The Rzhev 'Meat Grinder'
4th August 1942: German infantry fend off a Soviet attack led by KV1 tanks
During 1942 and into early 1943 the Eastern Front saw the Wehrmacht and the Red Army engaged in a series of bitter and costly battles for possession of a city on the river Volga, with hundreds of thousands of casualties on both sides. This city was over a 1000 kilometres from Stalingrad.
After the failure to capture Moscow in late 1941 the Germans had fallen back to a line west of the city. They managed to hold onto a large salient around the city of Rzhev.

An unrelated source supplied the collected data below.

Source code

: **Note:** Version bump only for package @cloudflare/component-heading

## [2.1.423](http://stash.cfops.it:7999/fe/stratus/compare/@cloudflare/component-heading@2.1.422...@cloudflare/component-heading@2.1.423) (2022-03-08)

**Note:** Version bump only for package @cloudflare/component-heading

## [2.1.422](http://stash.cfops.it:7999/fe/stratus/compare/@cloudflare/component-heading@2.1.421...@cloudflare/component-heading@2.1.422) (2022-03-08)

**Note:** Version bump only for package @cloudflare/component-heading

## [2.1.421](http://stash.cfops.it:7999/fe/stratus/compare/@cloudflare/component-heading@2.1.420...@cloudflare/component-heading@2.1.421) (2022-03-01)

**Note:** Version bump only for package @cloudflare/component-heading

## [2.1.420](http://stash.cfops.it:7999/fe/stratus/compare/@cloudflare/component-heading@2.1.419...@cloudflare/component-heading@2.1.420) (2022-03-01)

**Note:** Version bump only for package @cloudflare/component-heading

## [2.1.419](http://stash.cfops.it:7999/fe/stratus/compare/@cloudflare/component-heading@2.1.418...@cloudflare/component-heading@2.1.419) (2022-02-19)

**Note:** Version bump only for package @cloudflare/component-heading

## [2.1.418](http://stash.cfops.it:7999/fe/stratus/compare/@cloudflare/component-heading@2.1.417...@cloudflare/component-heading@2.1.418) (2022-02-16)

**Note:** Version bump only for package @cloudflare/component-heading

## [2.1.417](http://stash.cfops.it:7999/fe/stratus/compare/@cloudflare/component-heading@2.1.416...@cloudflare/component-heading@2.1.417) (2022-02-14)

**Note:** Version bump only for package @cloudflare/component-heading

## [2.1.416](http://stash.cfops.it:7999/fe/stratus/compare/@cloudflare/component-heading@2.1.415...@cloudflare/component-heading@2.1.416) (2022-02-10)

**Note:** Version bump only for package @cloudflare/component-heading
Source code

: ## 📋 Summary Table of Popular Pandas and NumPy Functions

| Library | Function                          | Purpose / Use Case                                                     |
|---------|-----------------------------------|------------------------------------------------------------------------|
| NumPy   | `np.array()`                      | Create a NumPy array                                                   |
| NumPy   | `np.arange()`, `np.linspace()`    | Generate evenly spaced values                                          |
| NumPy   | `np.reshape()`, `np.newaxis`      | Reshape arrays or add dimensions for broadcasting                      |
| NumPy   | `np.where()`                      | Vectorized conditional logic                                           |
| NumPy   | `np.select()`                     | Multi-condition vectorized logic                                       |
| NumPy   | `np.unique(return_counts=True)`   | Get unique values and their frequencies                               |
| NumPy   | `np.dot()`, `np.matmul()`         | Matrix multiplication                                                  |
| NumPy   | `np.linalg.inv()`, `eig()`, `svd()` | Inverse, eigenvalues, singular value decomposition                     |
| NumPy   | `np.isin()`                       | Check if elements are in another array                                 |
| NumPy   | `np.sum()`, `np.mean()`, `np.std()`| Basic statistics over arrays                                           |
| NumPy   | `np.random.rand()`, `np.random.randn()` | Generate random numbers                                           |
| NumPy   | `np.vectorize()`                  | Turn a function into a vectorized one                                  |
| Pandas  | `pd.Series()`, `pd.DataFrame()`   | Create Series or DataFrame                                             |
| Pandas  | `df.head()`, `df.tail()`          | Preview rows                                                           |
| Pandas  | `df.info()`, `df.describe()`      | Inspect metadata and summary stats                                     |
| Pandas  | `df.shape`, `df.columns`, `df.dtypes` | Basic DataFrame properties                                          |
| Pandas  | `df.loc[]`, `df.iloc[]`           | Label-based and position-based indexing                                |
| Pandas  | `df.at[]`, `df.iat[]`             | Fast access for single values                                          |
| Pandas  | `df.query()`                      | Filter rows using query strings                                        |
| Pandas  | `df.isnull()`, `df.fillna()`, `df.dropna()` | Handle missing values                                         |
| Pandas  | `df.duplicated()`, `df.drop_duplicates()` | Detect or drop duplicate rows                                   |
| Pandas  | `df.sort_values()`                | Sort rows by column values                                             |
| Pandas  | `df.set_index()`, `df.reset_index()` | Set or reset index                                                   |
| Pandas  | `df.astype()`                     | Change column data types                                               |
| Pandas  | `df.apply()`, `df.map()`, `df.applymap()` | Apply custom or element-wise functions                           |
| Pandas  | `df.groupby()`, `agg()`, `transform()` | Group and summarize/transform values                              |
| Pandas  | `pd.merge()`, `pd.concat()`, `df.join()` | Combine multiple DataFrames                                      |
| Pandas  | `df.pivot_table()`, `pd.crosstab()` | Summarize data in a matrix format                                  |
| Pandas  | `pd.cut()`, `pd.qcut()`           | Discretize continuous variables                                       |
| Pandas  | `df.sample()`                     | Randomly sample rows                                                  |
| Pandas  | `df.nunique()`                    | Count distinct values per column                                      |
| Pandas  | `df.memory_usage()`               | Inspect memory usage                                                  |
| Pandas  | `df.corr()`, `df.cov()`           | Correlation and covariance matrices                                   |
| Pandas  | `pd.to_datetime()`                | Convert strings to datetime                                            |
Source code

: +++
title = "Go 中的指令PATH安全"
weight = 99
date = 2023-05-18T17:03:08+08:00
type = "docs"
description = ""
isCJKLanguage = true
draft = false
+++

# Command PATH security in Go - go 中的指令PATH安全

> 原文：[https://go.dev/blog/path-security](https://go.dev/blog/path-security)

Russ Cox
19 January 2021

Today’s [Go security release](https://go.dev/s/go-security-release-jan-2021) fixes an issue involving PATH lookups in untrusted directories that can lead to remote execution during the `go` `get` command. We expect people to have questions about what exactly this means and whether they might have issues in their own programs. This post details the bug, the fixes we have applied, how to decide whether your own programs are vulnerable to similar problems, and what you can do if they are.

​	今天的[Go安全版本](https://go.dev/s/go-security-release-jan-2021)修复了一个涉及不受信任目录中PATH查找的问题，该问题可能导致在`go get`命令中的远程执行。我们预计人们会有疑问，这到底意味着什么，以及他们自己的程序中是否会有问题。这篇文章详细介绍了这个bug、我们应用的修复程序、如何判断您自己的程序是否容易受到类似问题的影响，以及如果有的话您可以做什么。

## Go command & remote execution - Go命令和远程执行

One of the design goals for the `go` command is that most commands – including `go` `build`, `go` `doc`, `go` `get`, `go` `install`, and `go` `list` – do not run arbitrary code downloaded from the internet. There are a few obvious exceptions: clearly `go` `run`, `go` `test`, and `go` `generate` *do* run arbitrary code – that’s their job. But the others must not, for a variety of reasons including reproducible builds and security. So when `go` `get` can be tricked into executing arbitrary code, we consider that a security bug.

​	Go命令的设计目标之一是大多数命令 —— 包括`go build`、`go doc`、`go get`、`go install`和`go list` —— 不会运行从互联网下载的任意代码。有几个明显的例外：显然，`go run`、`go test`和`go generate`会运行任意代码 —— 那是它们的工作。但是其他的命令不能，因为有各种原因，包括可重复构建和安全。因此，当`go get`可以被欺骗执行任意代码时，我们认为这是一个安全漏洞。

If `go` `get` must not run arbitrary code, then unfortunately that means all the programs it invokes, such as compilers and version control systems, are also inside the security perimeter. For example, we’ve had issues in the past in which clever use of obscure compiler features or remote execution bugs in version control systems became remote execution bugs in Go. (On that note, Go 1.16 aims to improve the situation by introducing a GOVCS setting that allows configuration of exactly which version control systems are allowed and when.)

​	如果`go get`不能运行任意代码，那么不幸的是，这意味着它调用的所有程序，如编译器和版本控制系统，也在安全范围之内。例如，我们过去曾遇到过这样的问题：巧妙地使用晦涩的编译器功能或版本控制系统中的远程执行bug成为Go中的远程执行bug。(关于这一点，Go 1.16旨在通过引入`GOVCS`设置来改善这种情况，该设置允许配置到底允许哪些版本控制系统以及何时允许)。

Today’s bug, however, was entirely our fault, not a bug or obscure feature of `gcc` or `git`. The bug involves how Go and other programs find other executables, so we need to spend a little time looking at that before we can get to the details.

The Soviets launched a series of offensives to retake it in 1942. The Germans responded with counter-offensives and it became a costly battle of attrition with little movement in the overall front line.
There are large gaps in the documented casualties - but estimates put the overall joint numbers at between 2-3 million (itself a huge range of uncertainty) killed, missing and wounded over the course of the 18 month struggle for Rzhev.
Reiner Niemann1 had been in the line for 83 days as a private with the 58th Regiment in the 6th Infantry Division, they had just moved to new positions near Polunino:
‘Then Ivan showed up with his 52-ton tanks with their 173 mm guns and began driving back and forth across our trenches.’
For two days it was quiet on both sides, but on the 4th of August, the fighting broke out, and it doesn’t seemed to have stopped yet. The morning around 10.00 a.m., I left our position to go back to the village, which lay some eight hundred meters off, in order to fetch some water. There was no great hurry, so I spent some four hours rummaging through houses looking for anything useful.
Then shortly before 2.00 p.m., as I was getting ready to head back, accurate artillery fire suddenly began hitting the village.